Ma chi nega l’Olocausto, come prova di antisemitismo non è matto; è un farabutto. I «fatti storici» sono comprovati dalla teoria empirica della conoscenza – per dirla con Popper, sono verificabili, se veri o falsi, alla prova della realtà – e passibili di giudizio storico e/o morale. La loro negazione – se non è un caso di follia – è il prodotto di una teoria filosofica (ideologica) della conoscenza che la Scienza politica condanna come metodologicamente improponibile. Già nel Cinquecento, Machiavelli aveva scritto: «Ma sendo l’intento mio scrivere cosa utile a chi la intende, mi è parso più conveniente andare drieto alla verità effettuale della cosa, che all?immaginazione di essa (…) colui che lascia quello che si fa per quello che si dovrebbe fare impara piuttosto la ruina che la preservazione sua; perché un uomo che voglia fare in tutte le parte professione di buono, conviene rovini infra tanti che non sono buoni». Mi rendo conto che pretendere che i nostri politici conoscano Machiavelli, Popper e la differenza fra teoria empirica e teoria filosofica (ideologica) della conoscenza, e fra giudizio storico e giudizio morale, sarebbe troppo.
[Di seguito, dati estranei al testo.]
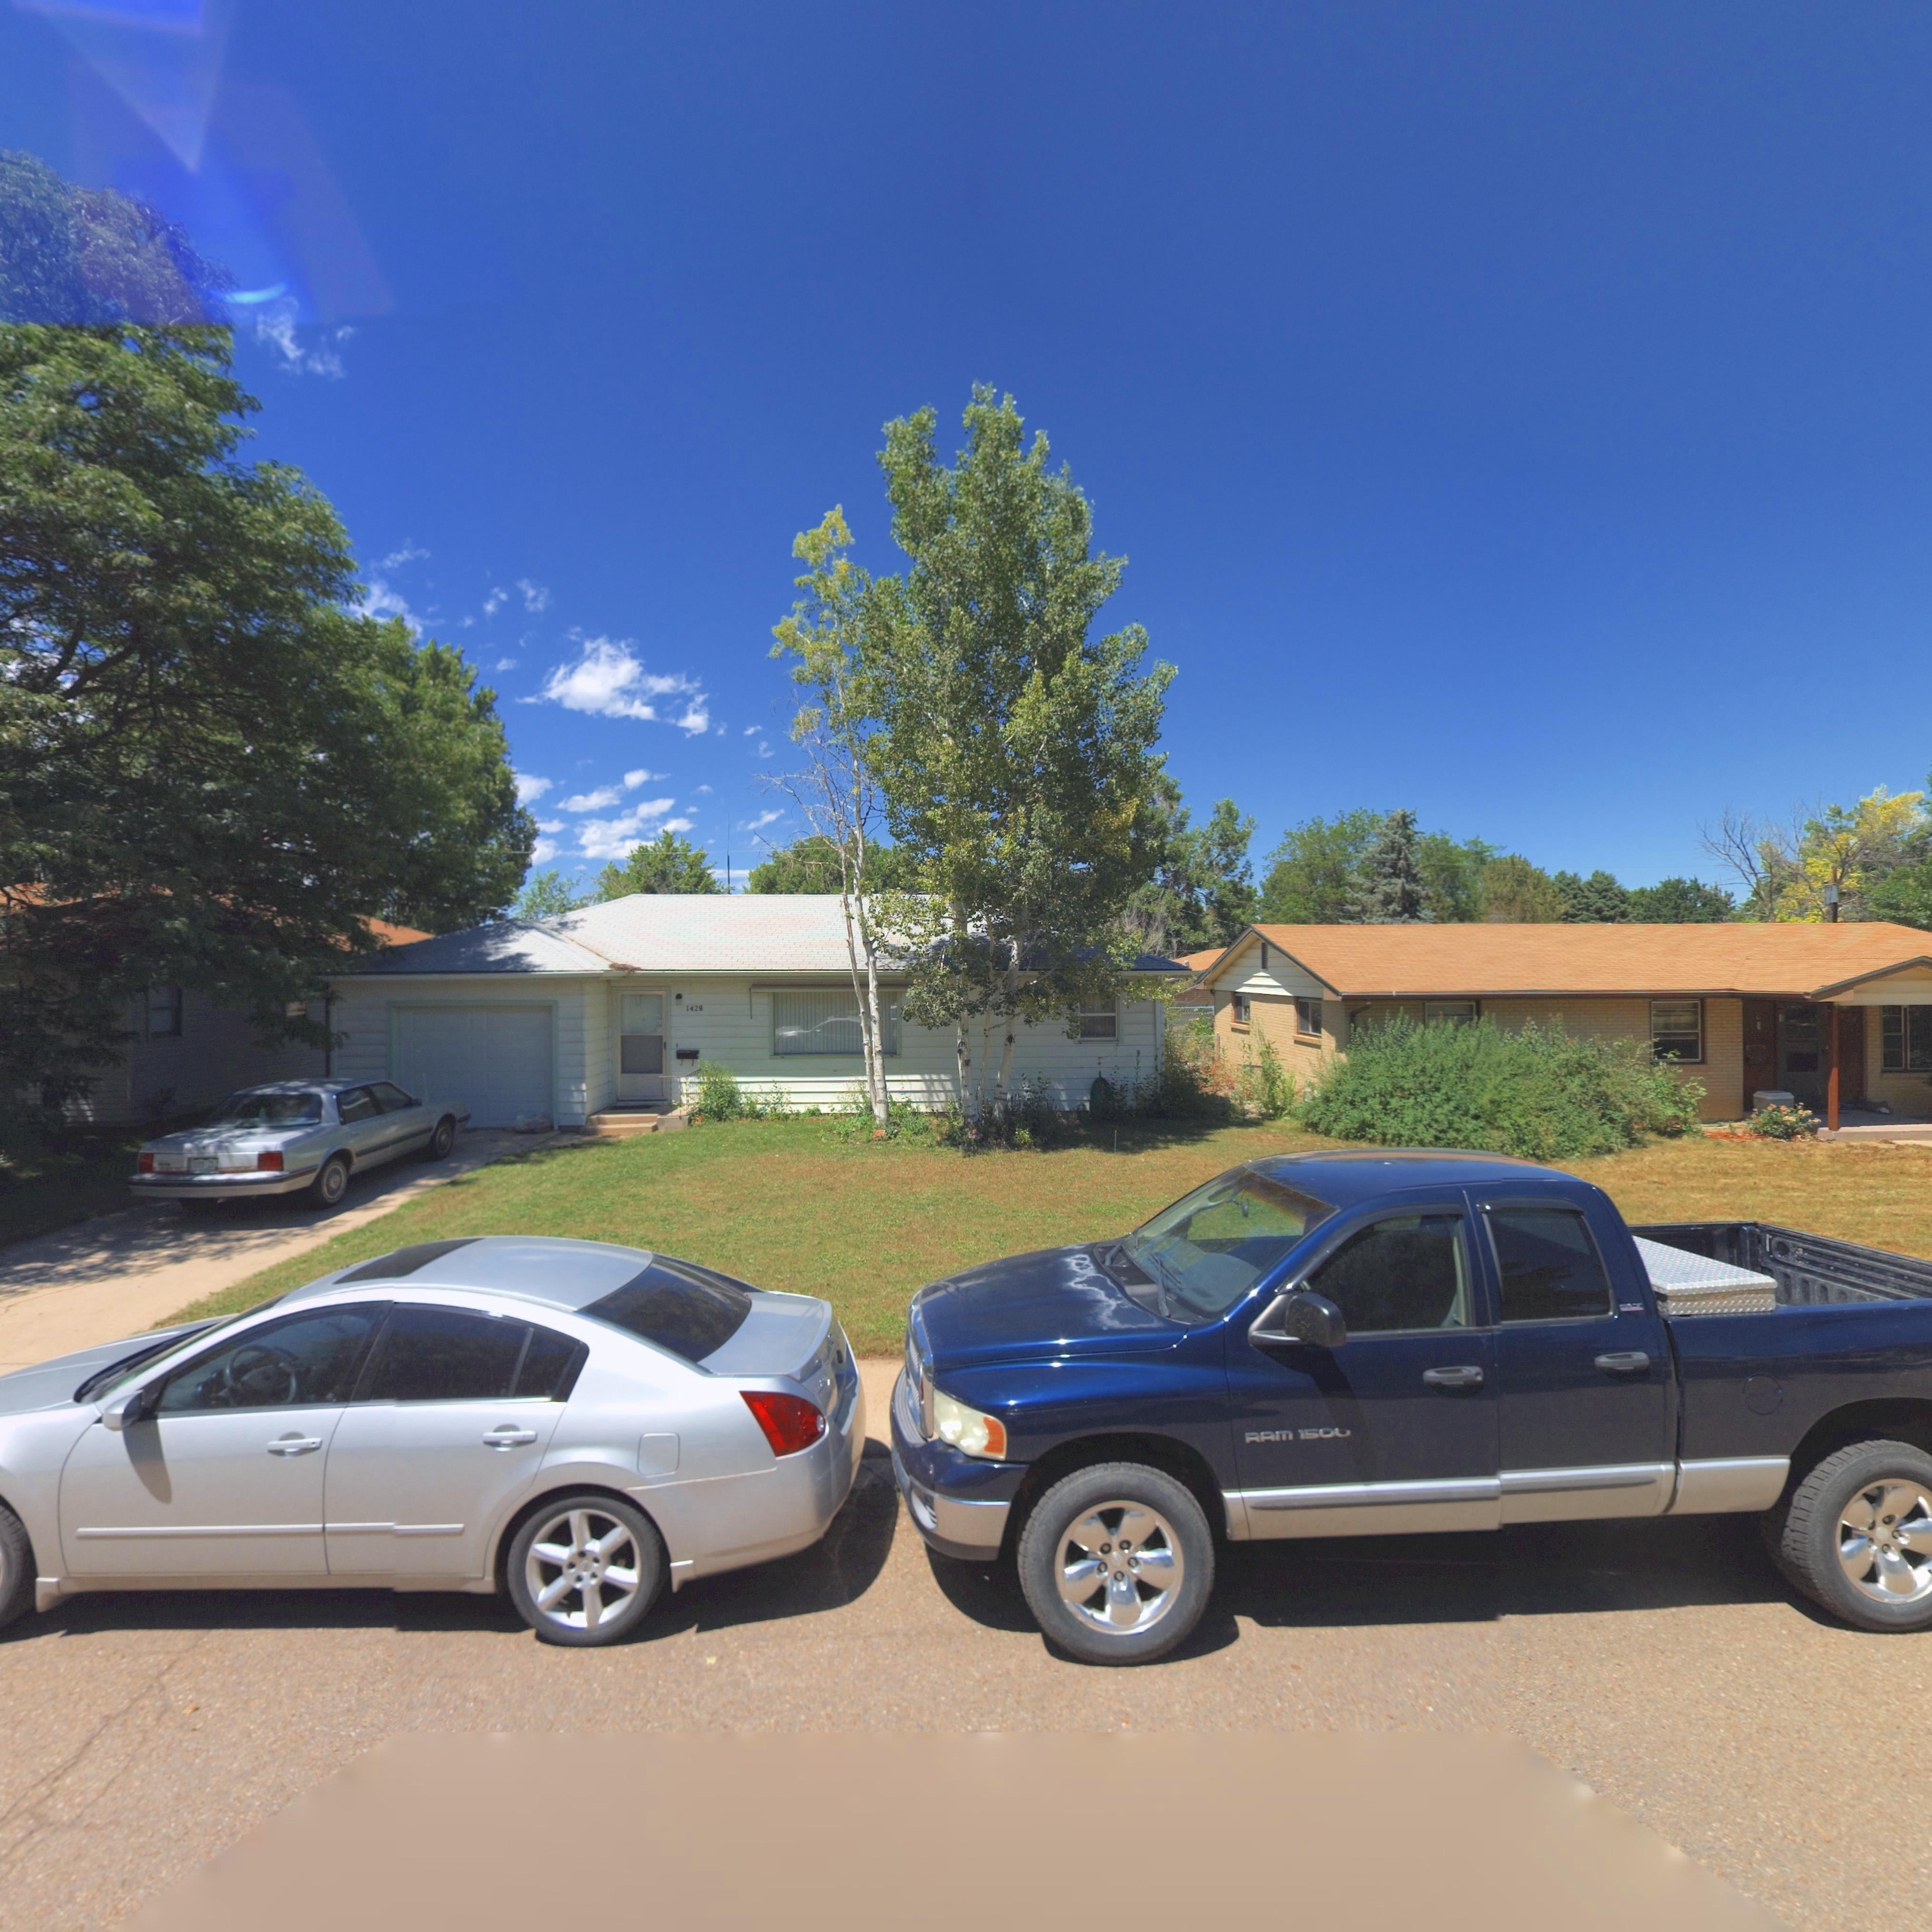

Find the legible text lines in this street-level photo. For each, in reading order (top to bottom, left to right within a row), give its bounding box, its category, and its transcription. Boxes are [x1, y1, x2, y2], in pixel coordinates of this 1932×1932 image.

Ma a me pare anche francamente troppo che essi vogliano giuridicizzare la teoria empirica della conoscenza e, in sovrappiù, il giudizio storico e morale, conferendo all’una e all’altro una sanzione «di legge» e condannando quella filosofica (ideologica) e l’indifferentismo storico e morale. L’una e l’altra sono oggetto di insegnamento all’università e il giudizio, direbbe Kant, attiene alla Ragione pratica; di certo non dovrebbero essere di pertinenza del Parlamento. Che, in tal modo, finisce col perseguire, come reato, un’opinione, per quanto estranea essa sia alla realtà. L’Olocausto è stato una delle più grandi e atroci barbarie perpetrate dall’uomo. Di fronte allo sterminio nazista degli ebrei, provo un dolore personale come se fra le vittime ci fossero i miei nonni o i miei genitori; mi indigno, e mi commuovo fino alle lacrime, alla vista dei carri ferroviari, destinati ai campi di sterminio, gremiti di donne, uomini, vecchi, bambini, e vuoti al ritorno, nei film sull’Olocausto. Ho ribrezzo, morale e politico, per ogni forma di genocidio, in nome dell’idea di Umanità, non (solo) perché sono antifascista. Ma avrei preferito rimanesse un moto spontaneo, personale e collettivo. E non diventasse prescrizione di legge.